The Siberian Traps large igneous province that triggered the end-Permian mass extinction covered an area the size of Europe in lava. The Central Atlantic Magmatic Province that triggered the end-Triassic mass extinction extended from France to Bolivia.

Nothing like that is happening today, obviously. And despite their vast scale and geologically rapid pace, the CO₂ emissions from these eruptions were slower than human emissions. “Even then, the [rate] of CO₂ emitted is… still only half human emissions,” said Schmidt.

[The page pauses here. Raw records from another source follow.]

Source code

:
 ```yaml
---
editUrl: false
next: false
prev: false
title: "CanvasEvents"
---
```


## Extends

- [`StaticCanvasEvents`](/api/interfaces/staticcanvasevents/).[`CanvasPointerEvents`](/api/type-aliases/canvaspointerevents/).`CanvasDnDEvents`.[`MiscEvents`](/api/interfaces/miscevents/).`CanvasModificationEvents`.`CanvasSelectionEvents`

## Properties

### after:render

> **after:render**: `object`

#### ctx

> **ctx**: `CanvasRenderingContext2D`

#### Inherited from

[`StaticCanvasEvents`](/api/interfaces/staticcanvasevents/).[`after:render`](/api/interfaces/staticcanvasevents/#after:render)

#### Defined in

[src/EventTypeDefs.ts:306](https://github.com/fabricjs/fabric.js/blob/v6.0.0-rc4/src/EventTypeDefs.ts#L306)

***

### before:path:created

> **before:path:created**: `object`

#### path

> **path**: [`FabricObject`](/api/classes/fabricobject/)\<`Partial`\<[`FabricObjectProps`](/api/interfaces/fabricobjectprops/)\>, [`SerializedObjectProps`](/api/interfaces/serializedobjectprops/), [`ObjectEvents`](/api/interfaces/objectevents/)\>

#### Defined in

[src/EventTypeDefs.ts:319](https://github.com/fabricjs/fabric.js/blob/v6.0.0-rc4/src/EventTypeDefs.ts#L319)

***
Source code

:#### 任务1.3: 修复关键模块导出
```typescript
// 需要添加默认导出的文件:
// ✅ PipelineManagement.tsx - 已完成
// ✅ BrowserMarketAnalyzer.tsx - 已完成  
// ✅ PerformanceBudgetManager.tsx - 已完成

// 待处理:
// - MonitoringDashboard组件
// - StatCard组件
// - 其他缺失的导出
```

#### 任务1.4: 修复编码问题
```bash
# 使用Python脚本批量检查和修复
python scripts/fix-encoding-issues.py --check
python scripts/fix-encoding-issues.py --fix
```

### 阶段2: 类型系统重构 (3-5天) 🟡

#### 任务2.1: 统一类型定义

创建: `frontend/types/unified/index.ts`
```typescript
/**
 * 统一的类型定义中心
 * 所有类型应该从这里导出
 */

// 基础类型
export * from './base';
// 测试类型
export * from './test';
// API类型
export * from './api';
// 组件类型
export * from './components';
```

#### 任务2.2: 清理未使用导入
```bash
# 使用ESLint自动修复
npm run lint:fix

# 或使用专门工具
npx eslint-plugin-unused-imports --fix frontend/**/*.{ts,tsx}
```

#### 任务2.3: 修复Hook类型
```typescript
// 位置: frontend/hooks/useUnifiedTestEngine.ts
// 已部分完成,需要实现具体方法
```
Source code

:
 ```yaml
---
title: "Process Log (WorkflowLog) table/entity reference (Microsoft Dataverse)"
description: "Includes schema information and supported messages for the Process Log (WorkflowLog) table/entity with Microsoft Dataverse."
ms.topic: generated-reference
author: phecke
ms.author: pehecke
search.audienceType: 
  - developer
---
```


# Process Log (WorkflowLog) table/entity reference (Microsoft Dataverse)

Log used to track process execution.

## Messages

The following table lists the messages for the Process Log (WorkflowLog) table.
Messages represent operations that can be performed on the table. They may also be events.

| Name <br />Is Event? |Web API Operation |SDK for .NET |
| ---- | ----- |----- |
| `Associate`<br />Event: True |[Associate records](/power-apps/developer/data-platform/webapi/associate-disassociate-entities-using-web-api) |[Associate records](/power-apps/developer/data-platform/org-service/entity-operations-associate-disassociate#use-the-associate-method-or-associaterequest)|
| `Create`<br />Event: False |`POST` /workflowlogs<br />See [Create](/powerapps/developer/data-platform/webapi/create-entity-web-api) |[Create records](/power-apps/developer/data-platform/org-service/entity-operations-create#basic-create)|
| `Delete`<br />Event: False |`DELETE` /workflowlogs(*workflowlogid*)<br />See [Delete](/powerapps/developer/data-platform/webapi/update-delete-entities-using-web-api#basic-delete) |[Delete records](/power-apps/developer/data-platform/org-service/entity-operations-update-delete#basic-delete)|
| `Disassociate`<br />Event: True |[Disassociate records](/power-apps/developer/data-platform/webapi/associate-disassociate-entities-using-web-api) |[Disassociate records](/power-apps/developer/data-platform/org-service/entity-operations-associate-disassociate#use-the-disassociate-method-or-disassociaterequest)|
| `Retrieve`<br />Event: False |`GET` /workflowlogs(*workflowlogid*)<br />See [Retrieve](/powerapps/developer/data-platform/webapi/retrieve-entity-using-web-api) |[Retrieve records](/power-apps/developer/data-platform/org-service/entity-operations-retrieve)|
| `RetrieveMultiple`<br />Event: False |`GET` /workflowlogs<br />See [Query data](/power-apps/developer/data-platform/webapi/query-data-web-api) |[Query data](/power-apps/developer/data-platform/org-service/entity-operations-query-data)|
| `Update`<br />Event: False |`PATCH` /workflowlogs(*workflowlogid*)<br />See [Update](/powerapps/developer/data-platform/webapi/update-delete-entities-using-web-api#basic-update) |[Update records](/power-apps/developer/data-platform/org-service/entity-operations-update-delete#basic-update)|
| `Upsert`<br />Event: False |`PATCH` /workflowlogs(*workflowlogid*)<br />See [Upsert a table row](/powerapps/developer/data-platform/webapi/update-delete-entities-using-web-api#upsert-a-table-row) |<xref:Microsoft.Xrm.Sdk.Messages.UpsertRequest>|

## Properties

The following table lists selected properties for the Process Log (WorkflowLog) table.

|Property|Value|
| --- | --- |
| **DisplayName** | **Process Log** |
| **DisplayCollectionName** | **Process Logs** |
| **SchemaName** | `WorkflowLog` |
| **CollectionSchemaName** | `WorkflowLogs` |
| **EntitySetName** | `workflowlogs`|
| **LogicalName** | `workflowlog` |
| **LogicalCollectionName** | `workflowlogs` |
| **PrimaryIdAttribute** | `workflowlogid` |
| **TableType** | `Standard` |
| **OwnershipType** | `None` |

They killed because they typically emitted enough carbon dioxide to warm the climate by several degrees for tens of thousands of years, punctuated by brief cold episodes caused by sulfur dioxide emissions, creating climate whiplash. They often triggered the loss of oxygen in seawater, which killed off many marine species, and they dished out a cocktail of nasties like mercury, methane, and acid rain. They may have even destroyed the ozone layer.

Humans are doing many of those same things but to a smaller extent and over a shorter time.

We’re not the first to have altered global climate

Humans are not the first species to have altered global climate. We’re just the latest organisms whose individual effects, multiplied by a huge population, have transformed the planet.

“Life evolves. Evolution is innovation. Occasionally, innovation is metabolic,” said Lenton.

Life’s innovations have triggered several step changes in Earth’s system, each with climatic consequences. When cyanobacteria evolved to create oxygen as a waste product of photosynthesis, the subsequent build-up of oxygen in the atmosphere around 2.4 billion years ago removed methane, a greenhouse gas, and buried carbon on the seafloor, plunging the planet into a series of worldwide glaciations.

Stability returned with a slightly oxygenated atmosphere for a billion years until life disrupted the world again 720 million years ago. Lenton cites evolutionary data that points to early fungi and green algae evolving at the time, which could have boosted weathering on land. “Fungi are really good at rock dissolving,” said Lenton. “Green algae and fungi together… could conceivably be part of why there are some ancient soil profiles from the time that show quite strong weathering signatures.”

At the same time, oceans that had until then been dominated by microbes began to teem with larger, multicellular life like algae, which leave behind dead bodies heavy enough to sink to the seafloor. The effect was to take carbon that had come from atmospheric CO₂ and lock it away in sediments.